··· GIVEN ENTRIES

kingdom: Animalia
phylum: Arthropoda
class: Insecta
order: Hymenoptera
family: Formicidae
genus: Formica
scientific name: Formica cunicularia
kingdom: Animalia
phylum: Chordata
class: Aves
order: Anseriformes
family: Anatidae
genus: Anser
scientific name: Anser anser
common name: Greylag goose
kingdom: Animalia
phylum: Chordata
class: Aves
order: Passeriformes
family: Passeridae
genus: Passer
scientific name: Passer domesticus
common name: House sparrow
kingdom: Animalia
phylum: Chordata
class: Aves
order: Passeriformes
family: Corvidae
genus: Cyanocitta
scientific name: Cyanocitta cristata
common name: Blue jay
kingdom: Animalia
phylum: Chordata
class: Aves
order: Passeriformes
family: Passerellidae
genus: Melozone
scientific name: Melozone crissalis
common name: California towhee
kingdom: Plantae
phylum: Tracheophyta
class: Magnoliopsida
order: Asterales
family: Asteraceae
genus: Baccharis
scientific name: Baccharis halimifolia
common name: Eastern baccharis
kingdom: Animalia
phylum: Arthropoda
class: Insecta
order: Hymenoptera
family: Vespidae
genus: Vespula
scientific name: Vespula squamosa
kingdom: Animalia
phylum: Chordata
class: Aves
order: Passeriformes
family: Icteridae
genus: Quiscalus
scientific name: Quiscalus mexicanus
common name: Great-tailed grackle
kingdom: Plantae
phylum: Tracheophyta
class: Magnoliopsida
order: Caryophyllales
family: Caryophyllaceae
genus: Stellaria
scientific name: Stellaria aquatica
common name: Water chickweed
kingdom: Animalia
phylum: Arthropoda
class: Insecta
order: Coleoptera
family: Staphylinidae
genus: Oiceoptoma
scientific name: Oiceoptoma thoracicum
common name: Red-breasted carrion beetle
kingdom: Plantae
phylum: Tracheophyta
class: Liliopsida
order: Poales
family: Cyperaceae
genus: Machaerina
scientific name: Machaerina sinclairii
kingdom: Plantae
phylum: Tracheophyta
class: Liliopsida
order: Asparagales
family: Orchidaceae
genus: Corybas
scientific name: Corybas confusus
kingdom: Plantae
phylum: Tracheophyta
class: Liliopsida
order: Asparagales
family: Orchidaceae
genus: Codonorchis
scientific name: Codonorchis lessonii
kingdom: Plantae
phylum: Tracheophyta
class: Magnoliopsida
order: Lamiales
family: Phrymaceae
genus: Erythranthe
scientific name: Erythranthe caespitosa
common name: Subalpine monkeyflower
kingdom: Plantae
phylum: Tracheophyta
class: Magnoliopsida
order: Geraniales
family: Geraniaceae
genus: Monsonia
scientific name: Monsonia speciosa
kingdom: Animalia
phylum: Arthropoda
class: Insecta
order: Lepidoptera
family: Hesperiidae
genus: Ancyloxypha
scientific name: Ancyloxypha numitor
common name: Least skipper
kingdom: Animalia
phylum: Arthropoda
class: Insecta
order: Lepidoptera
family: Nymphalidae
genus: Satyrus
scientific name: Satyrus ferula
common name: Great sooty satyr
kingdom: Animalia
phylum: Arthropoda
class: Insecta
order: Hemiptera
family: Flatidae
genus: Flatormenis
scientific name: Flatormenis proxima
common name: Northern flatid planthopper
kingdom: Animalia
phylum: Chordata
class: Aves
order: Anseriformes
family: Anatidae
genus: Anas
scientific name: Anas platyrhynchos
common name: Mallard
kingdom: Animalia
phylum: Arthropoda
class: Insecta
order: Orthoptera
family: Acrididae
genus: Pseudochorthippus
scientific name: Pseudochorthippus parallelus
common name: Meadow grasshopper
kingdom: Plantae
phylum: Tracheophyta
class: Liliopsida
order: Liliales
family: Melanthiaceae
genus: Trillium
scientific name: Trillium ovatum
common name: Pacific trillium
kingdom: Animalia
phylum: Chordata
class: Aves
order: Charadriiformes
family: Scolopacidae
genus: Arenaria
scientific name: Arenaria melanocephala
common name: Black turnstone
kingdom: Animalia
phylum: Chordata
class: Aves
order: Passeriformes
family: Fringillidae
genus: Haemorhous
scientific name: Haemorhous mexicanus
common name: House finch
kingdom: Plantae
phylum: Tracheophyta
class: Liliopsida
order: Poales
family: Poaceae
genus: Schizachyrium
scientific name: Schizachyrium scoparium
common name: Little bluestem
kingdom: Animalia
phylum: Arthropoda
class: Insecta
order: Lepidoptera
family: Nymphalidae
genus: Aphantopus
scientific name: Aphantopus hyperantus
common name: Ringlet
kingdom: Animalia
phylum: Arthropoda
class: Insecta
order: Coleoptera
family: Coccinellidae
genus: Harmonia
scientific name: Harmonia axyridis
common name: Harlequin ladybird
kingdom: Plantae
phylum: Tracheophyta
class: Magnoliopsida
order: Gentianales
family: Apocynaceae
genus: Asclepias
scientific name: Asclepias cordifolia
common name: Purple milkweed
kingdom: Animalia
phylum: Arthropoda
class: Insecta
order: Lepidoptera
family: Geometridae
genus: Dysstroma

······

Write out every line of the data above, word for word and in the same order.

**RESULT OF THE EXERCISE**
kingdom: Animalia
phylum: Arthropoda
class: Insecta
order: Hymenoptera
family: Formicidae
genus: Formica
scientific name: Formica cunicularia
kingdom: Animalia
phylum: Chordata
class: Aves
order: Anseriformes
family: Anatidae
genus: Anser
scientific name: Anser anser
common name: Greylag goose
kingdom: Animalia
phylum: Chordata
class: Aves
order: Passeriformes
family: Passeridae
genus: Passer
scientific name: Passer domesticus
common name: House sparrow
kingdom: Animalia
phylum: Chordata
class: Aves
order: Passeriformes
family: Corvidae
genus: Cyanocitta
scientific name: Cyanocitta cristata
common name: Blue jay
kingdom: Animalia
phylum: Chordata
class: Aves
order: Passeriformes
family: Passerellidae
genus: Melozone
scientific name: Melozone crissalis
common name: California towhee
kingdom: Plantae
phylum: Tracheophyta
class: Magnoliopsida
order: Asterales
family: Asteraceae
genus: Baccharis
scientific name: Baccharis halimifolia
common name: Eastern baccharis
kingdom: Animalia
phylum: Arthropoda
class: Insecta
order: Hymenoptera
family: Vespidae
genus: Vespula
scientific name: Vespula squamosa
kingdom: Animalia
phylum: Chordata
class: Aves
order: Passeriformes
family: Icteridae
genus: Quiscalus
scientific name: Quiscalus mexicanus
common name: Great-tailed grackle
kingdom: Plantae
phylum: Tracheophyta
class: Magnoliopsida
order: Caryophyllales
family: Caryophyllaceae
genus: Stellaria
scientific name: Stellaria aquatica
common name: Water chickweed
kingdom: Animalia
phylum: Arthropoda
class: Insecta
order: Coleoptera
family: Staphylinidae
genus: Oiceoptoma
scientific name: Oiceoptoma thoracicum
common name: Red-breasted carrion beetle
kingdom: Plantae
phylum: Tracheophyta
class: Liliopsida
order: Poales
family: Cyperaceae
genus: Machaerina
scientific name: Machaerina sinclairii
kingdom: Plantae
phylum: Tracheophyta
class: Liliopsida
order: Asparagales
family: Orchidaceae
genus: Corybas
scientific name: Corybas confusus
kingdom: Plantae
phylum: Tracheophyta
class: Liliopsida
order: Asparagales
family: Orchidaceae
genus: Codonorchis
scientific name: Codonorchis lessonii
kingdom: Plantae
phylum: Tracheophyta
class: Magnoliopsida
order: Lamiales
family: Phrymaceae
genus: Erythranthe
scientific name: Erythranthe caespitosa
common name: Subalpine monkeyflower
kingdom: Plantae
phylum: Tracheophyta
class: Magnoliopsida
order: Geraniales
family: Geraniaceae
genus: Monsonia
scientific name: Monsonia speciosa
kingdom: Animalia
phylum: Arthropoda
class: Insecta
order: Lepidoptera
family: Hesperiidae
genus: Ancyloxypha
scientific name: Ancyloxypha numitor
common name: Least skipper
kingdom: Animalia
phylum: Arthropoda
class: Insecta
order: Lepidoptera
family: Nymphalidae
genus: Satyrus
scientific name: Satyrus ferula
common name: Great sooty satyr
kingdom: Animalia
phylum: Arthropoda
class: Insecta
order: Hemiptera
family: Flatidae
genus: Flatormenis
scientific name: Flatormenis proxima
common name: Northern flatid planthopper
kingdom: Animalia
phylum: Chordata
class: Aves
order: Anseriformes
family: Anatidae
genus: Anas
scientific name: Anas platyrhynchos
common name: Mallard
kingdom: Animalia
phylum: Arthropoda
class: Insecta
order: Orthoptera
family: Acrididae
genus: Pseudochorthippus
scientific name: Pseudochorthippus parallelus
common name: Meadow grasshopper
kingdom: Plantae
phylum: Tracheophyta
class: Liliopsida
order: Liliales
family: Melanthiaceae
genus: Trillium
scientific name: Trillium ovatum
common name: Pacific trillium
kingdom: Animalia
phylum: Chordata
class: Aves
order: Charadriiformes
family: Scolopacidae
genus: Arenaria
scientific name: Arenaria melanocephala
common name: Black turnstone
kingdom: Animalia
phylum: Chordata
class: Aves
order: Passeriformes
family: Fringillidae
genus: Haemorhous
scientific name: Haemorhous mexicanus
common name: House finch
kingdom: Plantae
phylum: Tracheophyta
class: Liliopsida
order: Poales
family: Poaceae
genus: Schizachyrium
scientific name: Schizachyrium scoparium
common name: Little bluestem
kingdom: Animalia
phylum: Arthropoda
class: Insecta
order: Lepidoptera
family: Nymphalidae
genus: Aphantopus
scientific name: Aphantopus hyperantus
common name: Ringlet
kingdom: Animalia
phylum: Arthropoda
class: Insecta
order: Coleoptera
family: Coccinellidae
genus: Harmonia
scientific name: Harmonia axyridis
common name: Harlequin ladybird
kingdom: Plantae
phylum: Tracheophyta
class: Magnoliopsida
order: Gentianales
family: Apocynaceae
genus: Asclepias
scientific name: Asclepias cordifolia
common name: Purple milkweed
kingdom: Animalia
phylum: Arthropoda
class: Insecta
order: Lepidoptera
family: Geometridae
genus: Dysstroma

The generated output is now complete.